Los hartos somos gente rendida ante el lugar común repetido y repetido como verdad revelada. No vaya a creer el lector que el mío es un discurso disidente, enojado o de combate. Minga. Ni siquiera altivo, ni motivador, ni molestador. Nada de eso. Solo es un discurso abúlico, casi abombado, lindante con la desidia y el desinterés por lo estúpido.
Somos seres planetarios colmados de cansancio y, por ende, ensimismados en el tedio. Lo que pasa es que lo estúpido, lo embolante, lo que uno oye -y oyó por tantos años- nos asfixió en sus reclamos eternos y al segundo nos queremos matar ante la pudrición dialéctica si la misma se traviste en himno, escudo de pureza y buenismo sofocante. El hombre mediocre de José Ingenieros se hizo masivo. Hoy sería también “la mujer mediocre” o la persone mediocre (persone, con e, no persona, digo para estar acorde a los tiempos, tiempes).
Son demasiados seres humanos que verbalizan lugares comunes, frases hechas y expresiones que ante un micrófono suenan a eternas poesías recitadas con el eterno tono monótono, la misma sintonía bobalicona de una construcción narrativa plagada de nadas. Las nadas más otras nadas solo producen una nada gigantesca. Y las nadas junto a nadas idiotas producen nadas más idiotas. (No se esfuerce demasiado el lector en pensar estos razonamientos: son sencillos, no se complique).
¿Tenemos derechos algunos humildes humanos a quejarnos ante lo obvio, ante lo pedestre, ante lo aborrecible de lo reduccionista en clave de descubrimiento ontológico y ante la falta de inteligencia mínima que se requeriría para abrir la boca sobre la vida con algo de sentido, originalidad y un poco de aporte? Yo, humildemente, creo que todo humano tiene derecho a la queja, como miembro de una minoría de minorías lo sostengo. Ahora, que están de moda todas las minorías, quizás, nosotros: los aspiracionales a declamar alguna vez algo original, podamos fundar un club de las esperanzadas voces chillonas. “Voces Chillonas”. (Me gusta cómo me salió esta idea).
Tengo claro que es un extremismo este planteo -en tiempo de golpes de pecho-, asumo que ofende a la mayoría que aspira a seguir vociferando cánticos imberbes y odiadores, pero así somos las minorías de minorías: absurdas y molestonas. Esta minoría a la que pertenezco quiere chillar, quiere levantar la voz, quiere decir que no le gustan muchas cosas, que siente que no todo vale igual, que hay palabras que nos duelen, que hay gente con ideas poco respetables que los hace irrespetarles.

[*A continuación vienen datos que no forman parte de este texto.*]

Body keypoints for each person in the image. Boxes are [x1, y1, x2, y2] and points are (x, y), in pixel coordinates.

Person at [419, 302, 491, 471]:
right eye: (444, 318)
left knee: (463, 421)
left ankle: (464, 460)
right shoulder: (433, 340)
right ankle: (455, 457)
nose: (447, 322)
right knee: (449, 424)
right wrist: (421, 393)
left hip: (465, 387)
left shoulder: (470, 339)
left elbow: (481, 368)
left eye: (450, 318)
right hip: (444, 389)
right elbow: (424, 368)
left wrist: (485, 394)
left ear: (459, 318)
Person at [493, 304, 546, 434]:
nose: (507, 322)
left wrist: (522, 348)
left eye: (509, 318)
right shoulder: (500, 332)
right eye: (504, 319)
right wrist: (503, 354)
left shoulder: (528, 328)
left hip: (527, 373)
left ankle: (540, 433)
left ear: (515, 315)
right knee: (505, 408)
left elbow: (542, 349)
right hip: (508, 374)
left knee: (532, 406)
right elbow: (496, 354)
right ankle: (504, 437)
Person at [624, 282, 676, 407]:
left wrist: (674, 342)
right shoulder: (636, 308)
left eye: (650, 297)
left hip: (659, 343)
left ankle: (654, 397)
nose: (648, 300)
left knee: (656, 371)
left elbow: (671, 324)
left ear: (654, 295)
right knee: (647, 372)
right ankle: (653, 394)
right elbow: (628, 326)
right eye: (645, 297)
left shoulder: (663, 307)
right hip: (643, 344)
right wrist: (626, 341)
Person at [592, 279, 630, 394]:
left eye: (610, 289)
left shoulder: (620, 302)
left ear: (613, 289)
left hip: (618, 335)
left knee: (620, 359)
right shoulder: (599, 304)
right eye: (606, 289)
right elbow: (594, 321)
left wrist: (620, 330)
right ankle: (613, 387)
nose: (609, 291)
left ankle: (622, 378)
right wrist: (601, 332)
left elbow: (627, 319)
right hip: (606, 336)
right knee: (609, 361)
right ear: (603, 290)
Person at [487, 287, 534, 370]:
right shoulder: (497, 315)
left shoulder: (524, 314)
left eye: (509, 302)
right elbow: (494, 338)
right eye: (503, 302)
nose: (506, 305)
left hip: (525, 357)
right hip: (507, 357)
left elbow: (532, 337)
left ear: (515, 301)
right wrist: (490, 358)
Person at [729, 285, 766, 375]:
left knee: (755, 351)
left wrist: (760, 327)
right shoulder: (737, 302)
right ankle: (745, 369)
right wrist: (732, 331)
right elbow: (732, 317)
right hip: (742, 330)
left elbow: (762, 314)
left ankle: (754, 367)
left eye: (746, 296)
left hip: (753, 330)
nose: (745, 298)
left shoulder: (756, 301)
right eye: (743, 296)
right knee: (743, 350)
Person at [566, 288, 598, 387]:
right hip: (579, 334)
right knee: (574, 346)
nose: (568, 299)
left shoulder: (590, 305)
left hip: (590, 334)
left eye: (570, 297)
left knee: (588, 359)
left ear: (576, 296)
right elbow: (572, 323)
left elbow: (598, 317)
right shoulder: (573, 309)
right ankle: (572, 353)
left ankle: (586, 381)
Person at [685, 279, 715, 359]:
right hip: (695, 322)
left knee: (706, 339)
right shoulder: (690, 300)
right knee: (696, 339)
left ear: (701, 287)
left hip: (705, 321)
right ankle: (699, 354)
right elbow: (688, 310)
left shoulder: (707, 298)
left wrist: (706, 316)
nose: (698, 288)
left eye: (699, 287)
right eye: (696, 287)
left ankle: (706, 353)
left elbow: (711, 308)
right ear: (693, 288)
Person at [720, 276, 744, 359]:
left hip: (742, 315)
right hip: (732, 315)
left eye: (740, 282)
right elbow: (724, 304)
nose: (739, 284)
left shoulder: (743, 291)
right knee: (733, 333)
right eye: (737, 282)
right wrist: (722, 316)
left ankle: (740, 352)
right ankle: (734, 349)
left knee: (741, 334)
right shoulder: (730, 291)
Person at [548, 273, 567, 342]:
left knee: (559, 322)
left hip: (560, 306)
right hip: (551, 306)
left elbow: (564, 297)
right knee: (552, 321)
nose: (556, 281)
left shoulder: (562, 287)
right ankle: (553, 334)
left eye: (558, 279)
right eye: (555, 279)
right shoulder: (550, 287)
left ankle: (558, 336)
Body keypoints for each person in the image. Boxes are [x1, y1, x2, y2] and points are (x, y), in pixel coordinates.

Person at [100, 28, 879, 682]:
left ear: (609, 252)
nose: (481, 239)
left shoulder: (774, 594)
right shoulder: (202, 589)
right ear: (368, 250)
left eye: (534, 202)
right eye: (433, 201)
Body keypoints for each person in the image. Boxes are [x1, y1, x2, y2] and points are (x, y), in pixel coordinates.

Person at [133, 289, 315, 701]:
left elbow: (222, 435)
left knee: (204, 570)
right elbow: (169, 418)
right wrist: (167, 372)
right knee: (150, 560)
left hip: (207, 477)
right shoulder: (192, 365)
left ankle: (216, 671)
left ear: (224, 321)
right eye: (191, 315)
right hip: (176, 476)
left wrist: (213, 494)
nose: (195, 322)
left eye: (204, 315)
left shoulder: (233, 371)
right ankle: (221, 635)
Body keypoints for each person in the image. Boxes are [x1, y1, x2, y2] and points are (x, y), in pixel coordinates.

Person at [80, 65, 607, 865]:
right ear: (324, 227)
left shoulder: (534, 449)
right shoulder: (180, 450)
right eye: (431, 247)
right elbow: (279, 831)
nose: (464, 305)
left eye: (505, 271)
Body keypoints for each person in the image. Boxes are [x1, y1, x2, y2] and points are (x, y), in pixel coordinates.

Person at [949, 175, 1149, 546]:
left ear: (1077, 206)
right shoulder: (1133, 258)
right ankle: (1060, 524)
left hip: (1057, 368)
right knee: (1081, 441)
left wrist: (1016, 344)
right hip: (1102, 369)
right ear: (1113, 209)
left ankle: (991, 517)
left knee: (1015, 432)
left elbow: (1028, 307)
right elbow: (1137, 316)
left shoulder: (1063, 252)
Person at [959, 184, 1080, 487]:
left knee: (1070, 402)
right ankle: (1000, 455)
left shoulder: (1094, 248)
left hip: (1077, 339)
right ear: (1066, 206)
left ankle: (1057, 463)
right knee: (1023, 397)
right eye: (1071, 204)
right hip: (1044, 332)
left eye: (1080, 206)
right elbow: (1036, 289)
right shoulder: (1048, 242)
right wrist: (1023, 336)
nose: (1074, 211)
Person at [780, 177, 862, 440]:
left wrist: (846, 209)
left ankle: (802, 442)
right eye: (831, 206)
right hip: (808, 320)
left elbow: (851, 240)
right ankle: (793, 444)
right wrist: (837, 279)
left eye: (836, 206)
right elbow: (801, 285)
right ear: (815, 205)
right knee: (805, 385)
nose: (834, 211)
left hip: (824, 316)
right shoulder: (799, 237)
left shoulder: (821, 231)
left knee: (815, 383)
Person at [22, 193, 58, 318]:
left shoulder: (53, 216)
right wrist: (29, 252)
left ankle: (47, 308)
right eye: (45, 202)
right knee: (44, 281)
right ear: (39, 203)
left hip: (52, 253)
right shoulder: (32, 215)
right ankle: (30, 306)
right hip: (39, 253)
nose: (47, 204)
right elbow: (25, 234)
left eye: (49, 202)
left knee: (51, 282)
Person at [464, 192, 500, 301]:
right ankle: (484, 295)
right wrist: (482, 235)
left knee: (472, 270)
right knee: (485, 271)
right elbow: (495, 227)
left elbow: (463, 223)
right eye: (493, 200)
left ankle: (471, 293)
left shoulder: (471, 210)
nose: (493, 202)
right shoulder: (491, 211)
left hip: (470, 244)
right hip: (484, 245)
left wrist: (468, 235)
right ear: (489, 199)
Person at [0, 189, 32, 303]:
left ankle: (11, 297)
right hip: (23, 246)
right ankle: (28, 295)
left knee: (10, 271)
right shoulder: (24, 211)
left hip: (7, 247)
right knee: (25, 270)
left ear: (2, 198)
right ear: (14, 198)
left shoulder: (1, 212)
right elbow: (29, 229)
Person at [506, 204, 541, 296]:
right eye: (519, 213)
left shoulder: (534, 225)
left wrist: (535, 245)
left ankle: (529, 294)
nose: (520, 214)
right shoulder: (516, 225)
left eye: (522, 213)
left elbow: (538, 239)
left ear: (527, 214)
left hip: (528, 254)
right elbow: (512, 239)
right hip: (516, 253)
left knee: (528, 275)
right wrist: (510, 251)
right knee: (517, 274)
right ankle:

Nos gusta chillar a algunos, nos hace bien quejarnos y nos evita terapia y gastos innecesarios. Chillar tiene que incordiar, sonar estridente, casi que parecido a un quejido, somos un quejido y punto.
Y los quejidos se originan en dolores, nadie se queja sin sentido, algún dolor existe para chillar, temer, angustiarse y gritar.
Quejarnos, entonces, chillar, bramar, levantar alguna voz, rumiar enojos, espantar al absurdo, gritar bu ante los idiotas, que sé yo, son algunas libertades freudianas que nos queremos atribuir. Y que nadie se ofenda, es el juego de la democracia.
Bu. Vamos por muchos bu. Bu, bu, bu.